◆ Problem to solve
Go through the records below and tally the lines that include "alpine". Answer with the number only.
::: Records to process
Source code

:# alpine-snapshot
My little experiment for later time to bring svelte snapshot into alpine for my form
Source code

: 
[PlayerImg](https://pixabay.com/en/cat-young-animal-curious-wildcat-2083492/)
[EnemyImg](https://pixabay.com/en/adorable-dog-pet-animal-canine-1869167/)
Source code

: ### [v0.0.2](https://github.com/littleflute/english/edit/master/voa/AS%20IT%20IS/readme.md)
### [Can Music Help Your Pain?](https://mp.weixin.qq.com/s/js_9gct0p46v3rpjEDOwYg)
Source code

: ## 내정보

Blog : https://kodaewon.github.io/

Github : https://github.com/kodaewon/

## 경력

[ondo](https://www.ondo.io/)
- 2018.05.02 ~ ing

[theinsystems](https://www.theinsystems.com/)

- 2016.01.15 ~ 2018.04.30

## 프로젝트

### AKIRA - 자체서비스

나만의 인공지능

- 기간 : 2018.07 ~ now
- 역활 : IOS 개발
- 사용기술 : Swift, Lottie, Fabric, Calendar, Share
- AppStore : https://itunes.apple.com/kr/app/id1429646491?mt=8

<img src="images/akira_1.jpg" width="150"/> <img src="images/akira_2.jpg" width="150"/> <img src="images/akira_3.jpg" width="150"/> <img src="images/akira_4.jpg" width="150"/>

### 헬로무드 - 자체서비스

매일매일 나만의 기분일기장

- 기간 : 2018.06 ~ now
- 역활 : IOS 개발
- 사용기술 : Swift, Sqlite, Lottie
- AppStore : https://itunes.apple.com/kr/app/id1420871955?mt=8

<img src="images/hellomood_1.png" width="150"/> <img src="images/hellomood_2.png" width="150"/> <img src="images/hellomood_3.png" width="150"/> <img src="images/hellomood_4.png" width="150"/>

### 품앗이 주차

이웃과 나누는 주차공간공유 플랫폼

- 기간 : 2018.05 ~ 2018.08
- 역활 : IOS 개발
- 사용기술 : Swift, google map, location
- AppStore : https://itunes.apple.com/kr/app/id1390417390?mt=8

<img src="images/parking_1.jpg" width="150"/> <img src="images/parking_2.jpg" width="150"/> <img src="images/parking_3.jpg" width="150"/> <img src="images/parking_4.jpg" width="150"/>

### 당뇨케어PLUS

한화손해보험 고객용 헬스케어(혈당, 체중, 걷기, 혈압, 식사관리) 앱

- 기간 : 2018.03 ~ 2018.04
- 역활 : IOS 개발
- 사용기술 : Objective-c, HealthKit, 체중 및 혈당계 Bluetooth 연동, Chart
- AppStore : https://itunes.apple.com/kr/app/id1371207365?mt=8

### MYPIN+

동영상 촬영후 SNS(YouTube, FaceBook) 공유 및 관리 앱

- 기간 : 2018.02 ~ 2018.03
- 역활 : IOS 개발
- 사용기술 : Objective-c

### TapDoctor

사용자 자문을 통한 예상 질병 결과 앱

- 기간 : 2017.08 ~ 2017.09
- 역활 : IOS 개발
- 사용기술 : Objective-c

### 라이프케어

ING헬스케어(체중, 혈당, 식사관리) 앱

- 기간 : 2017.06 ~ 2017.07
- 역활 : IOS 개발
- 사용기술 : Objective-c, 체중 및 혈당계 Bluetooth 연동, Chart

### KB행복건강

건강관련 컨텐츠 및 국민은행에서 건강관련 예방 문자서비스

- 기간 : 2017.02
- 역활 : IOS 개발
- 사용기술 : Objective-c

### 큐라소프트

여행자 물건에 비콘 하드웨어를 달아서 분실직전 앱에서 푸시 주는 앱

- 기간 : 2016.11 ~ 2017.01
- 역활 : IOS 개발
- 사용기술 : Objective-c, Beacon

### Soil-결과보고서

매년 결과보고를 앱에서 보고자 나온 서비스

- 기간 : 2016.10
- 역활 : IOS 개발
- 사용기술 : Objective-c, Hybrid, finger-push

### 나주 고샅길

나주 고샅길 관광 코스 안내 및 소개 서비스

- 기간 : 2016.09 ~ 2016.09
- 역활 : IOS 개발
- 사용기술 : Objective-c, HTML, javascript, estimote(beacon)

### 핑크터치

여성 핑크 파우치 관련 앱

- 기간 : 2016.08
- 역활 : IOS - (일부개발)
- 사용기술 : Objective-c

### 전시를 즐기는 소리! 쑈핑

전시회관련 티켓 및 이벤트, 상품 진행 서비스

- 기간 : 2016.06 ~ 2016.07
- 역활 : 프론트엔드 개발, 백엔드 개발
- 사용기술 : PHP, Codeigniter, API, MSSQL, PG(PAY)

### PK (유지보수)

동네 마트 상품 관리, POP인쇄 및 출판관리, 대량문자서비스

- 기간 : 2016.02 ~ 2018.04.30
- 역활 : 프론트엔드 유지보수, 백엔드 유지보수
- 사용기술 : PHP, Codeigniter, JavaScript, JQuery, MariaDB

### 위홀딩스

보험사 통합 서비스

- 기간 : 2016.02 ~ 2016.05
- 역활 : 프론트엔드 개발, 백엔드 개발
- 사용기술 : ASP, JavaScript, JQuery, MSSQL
::::::
◆ Solution to this problem
2